Discouraging monks from speaking publicly is part of “religion-making from above” in Thailand. The Thai state has long had an interest in domesticating the sangha, the monastic community. Indeed, the original Sangha Act was promulgated at the start of the twentieth century by the government in Bangkok in no small measure to centralize the sangha and incorporate the regions of the country into a unified nation-state, as argued by Kamala Tiyavanich, among others. While this ecclesiastical law does not specifically forbid monks from “playing politics” (len gān-meuang) (unlike the constitutions), it is clear to most monks that they should not engage in politics, at least explicitly. In interviews, they tell me that monks do not vote and only express a desire to vote when pressed; they keep clear boundaries between conversations inside the temple and outside the temple; or they say they do not need to vote because they can influence their followers “indirectly.” To be clear, some monks are not interested in politics at all, whether in regard to elections, the management of the nation-state or the micro-politics of life in temple communities. Those that are, though, have developed strategies to avoid being accused of being too interested in topics that are “not appropriate” for monks. In this way, they avoid scrutiny by the laity or the state.

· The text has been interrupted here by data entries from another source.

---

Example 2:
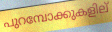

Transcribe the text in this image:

പുറമ്പോക്കുകളില്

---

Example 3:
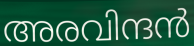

Yet, these strategies may not always be sufficient. In July 2018 I was talking with a monk who is a friend of many years about the changes to the Sangha Act forced through by the government. It was dusk, and we were alone in the main worship hall of his temple. There was no one around as several fans blew on us, alleviating the heat and obscuring our speech. When I tried to get him to tell me who it was that had been behind the changes, he refused to say, regardless of the privacy. “Thai people know but they won’t say.” As I tried to get him to tell me who was behind the arrest of the monks he said, “I can’t say. They will come and take me away.” As he said this, he playfully put his outer robe over his head, to hide himself from any prying ears or eyes. He was joking, but not really.

The state has taken for itself the right and responsibility to protect Buddhism, much as the laws of lese-majeste presumably protect the monarchy. Yet unlike the king who has the capacity to decree what is and is not appropriate, the monks of Thailand, also pillars of the nation, do not. Instead they are generally silent, unwilling or unable to speak.